By ZACH FENT/Montana State News
Wheat farmers’ concerns may soon be put to rest as a new era of engineered crop can now stop bugs right in their tracks.
Montana State University’s Montana Agricultural Experiment Station (MAES) has been working closely with farmers, wheat breeders, agricultural scientists and geneticists in order to create a pest-resistant strain of wheat specifically tailored to the Orange Wheat Blossom Midge.
Targeting wheat crops, the midge burrows into the wheat seeds and lays its larvae. This process completely destroys the developing seed and crop, providing a new and larger generation of pests.
The midge came down to the Great Plains from Canada, first sighted in America in the early 1990s. Up until now, only small outbreaks causing moderate damage in crop productivity had been seen.
Recently, the presence of the midge in Montana has steadily increased and has become one of the major concerns facing farmers and the state’s cash crop-based economy.
In 2006, the United States Department of Agriculture (USDA) reported the first major outbreak in Montana, targeting the Flathead Valley. According to the USDA’s Northwestern Agricultural Research Center (NARC), the midge caused $1.5 million in economic loss in the Flathead Valley region.
According to the USDA, Montana plants roughly 5 million acres of wheat each year. Being one of the major cash crops produced in the state, a year with elevated numbers of the destructive midge could prove devastating for the agricultural industry and the state’s economy.
A typical acre of planted wheat can yield upwards of 70-80 bushels of the crop, according to reports by researchers Bob Stougaard and Brooke Bohannon with NARC. When the midge successfully integrates into the planted crop, it is not uncommon for yields to fall to roughly two bushels per acre.
MAES researchers have created a pest-resistant strain of wheat in order to protect the investment of farmers in Montana and all over the world from this pesky little bug.
Researcher Luther Talbert, collaborating with colleagues at North Dakota State University, found a strain of wheat that uniquely carries the gene SM1 that is toxic to the midge and its offspring.
By crossing the resistant strain with other non-resistant wheat strains, Talbert successfully created a hybrid strain that expresses the SM1 gene responsible for the wheat resistance.
“We crossed this line with the SM1 gene with varieties that were suitable to Northwest Montana and let nature derive progeny lines from that,” Talbert said. “From there, we planted those lines in the fields and selected the ones with characteristics we like.”
Talbert’s results showed that the SM1 gene successfully kills almost to all of the midges infecting the wheat, leaving only a few that could survive the toxins.
Talbert’s colleagues at MSU’s Department of Entomology fear that if all of the planted wheat is hybridized with the SM1 gene, then the midges that survive the toxins will form a new generation of midges that are resistant to the gene. These new SM1-resistant midges would be even harder to kill and could lead to more damage to the wheat crop all over the Americas.
To prevent a SM1-resistant breed of midges, researchers have proposed selling a mixture of 90 percent SM1-wheat and 10 percent normal wheat. This 10 percent of normal wheat allows for normal midges to reproduce in the seeds, preventing a potential SM1-resistant midge population to procreate.
Genetically modifying crops in order to express desirable traits such as larger yield, resistance to herbicides or pests and the ability to grow in harsh or unfavorable conditions has been around since the early 1990s when Monsanto’s team of researchers patented maize resistant to the herbicide Round Up, and has since been sold all over the world.
This was the first pest-resistant crop introduced into the market, and proved to easily and effectively protect corn from the dangers of insects and paved the way for future genetic modification.
SM1 hybrid wheat is now available for farmers to purchase.
– Edited by Patricia Morse

--- --- ---

**Aim of the task**:
Decide whether each statement below agrees with the article on the wheat midge. Answer yes or no for each, and quote the article's deciding words.
1. The midge was first sighted in America in the early 1990s.
2. The first major outbreak in Montana, reported in 2006, targeted the Flathead Valley.
3. Researchers proposed selling a mixture of 80 percent SM1-wheat and 20 percent normal wheat.

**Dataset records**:
--- --- ---

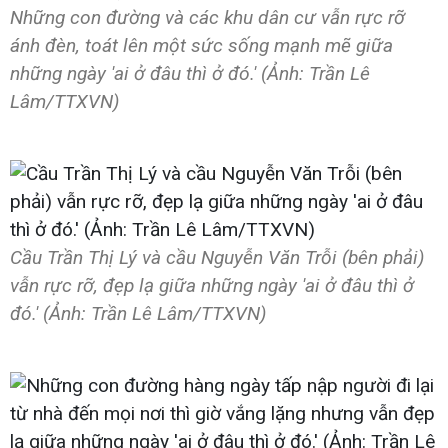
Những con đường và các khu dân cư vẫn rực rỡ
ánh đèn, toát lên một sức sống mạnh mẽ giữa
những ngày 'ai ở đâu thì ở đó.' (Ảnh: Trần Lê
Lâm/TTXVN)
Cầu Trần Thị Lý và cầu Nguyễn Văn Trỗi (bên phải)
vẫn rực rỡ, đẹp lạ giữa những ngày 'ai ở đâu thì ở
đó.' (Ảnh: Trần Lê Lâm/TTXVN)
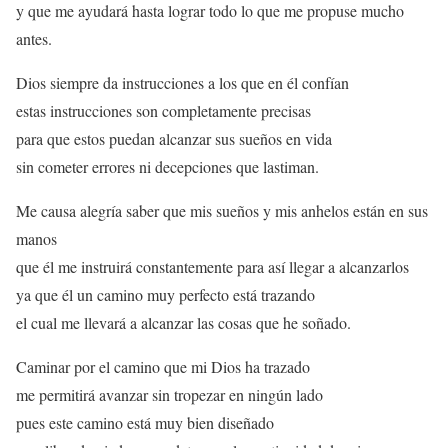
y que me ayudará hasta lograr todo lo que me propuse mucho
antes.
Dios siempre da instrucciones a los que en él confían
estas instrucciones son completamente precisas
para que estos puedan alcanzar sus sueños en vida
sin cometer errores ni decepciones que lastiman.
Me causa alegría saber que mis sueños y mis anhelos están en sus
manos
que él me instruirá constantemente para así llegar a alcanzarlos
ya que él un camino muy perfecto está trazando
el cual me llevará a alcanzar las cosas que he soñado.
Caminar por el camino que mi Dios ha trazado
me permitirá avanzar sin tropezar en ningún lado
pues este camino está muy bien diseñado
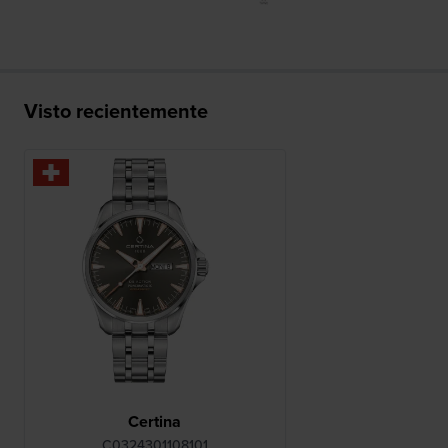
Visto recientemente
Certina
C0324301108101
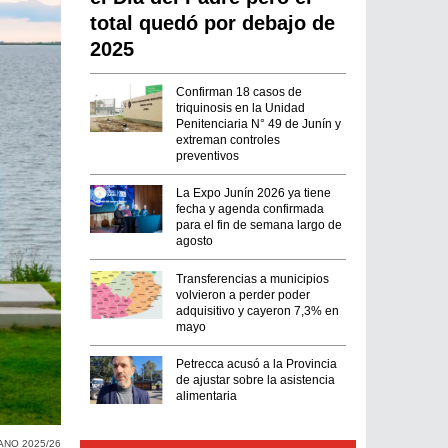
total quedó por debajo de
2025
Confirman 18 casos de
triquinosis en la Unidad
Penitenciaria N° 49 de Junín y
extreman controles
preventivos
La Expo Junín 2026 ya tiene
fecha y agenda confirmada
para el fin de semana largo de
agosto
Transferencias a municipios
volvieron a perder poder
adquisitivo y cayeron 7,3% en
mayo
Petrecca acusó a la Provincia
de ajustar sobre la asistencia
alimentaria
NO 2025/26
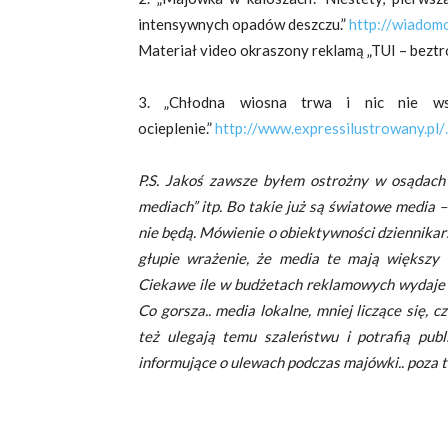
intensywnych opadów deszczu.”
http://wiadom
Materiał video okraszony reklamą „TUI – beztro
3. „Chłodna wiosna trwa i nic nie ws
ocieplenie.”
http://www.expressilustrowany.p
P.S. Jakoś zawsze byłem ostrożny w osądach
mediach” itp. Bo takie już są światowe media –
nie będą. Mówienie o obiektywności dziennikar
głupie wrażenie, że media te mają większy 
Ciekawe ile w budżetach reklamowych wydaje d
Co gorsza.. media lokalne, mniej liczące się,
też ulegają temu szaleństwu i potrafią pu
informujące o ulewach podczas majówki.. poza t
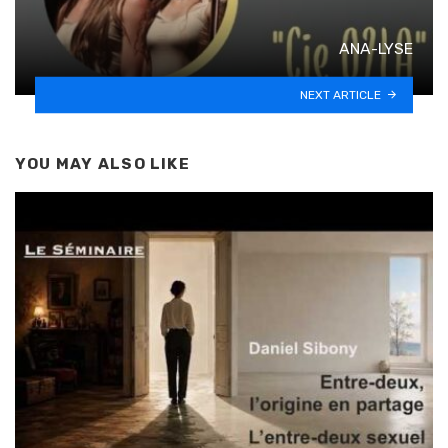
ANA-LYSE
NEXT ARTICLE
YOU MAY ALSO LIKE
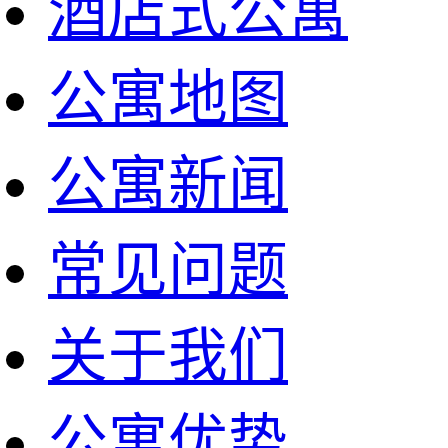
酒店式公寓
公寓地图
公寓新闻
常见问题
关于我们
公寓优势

--- --- ---

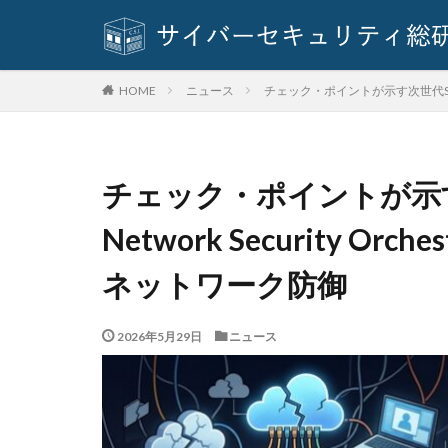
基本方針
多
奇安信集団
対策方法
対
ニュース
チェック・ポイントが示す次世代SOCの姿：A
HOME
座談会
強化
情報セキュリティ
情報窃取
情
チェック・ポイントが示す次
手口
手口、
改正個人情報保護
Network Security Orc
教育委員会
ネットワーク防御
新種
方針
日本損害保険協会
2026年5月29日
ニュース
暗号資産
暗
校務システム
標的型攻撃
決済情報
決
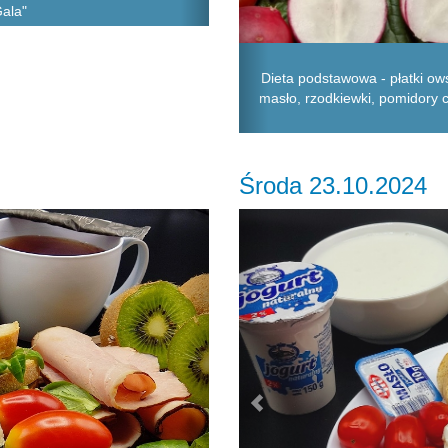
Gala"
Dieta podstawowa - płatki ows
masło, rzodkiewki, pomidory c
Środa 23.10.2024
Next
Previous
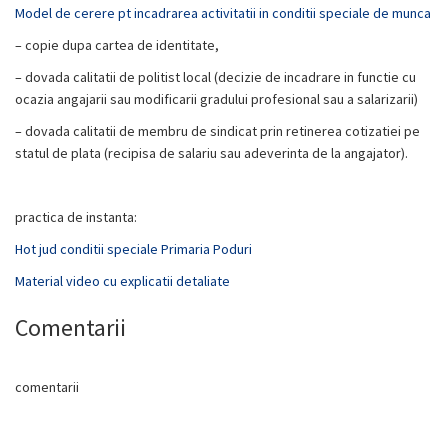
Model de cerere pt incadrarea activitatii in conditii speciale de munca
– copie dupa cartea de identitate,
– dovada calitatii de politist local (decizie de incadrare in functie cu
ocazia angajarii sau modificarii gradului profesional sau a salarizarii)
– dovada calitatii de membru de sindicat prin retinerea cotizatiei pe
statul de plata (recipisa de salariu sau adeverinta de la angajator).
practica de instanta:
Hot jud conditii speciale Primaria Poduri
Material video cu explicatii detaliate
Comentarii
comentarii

--- --- ---

**Problem solution**:
1. Yes: "first sighted in America in the early 1990s"
2. Yes: "In 2006, the United States Department of Agriculture (USDA) reported the first major outbreak in Montana, targeting the Flathead Valley."
3. No: "a mixture of 90 percent SM1-wheat and 10 percent normal wheat"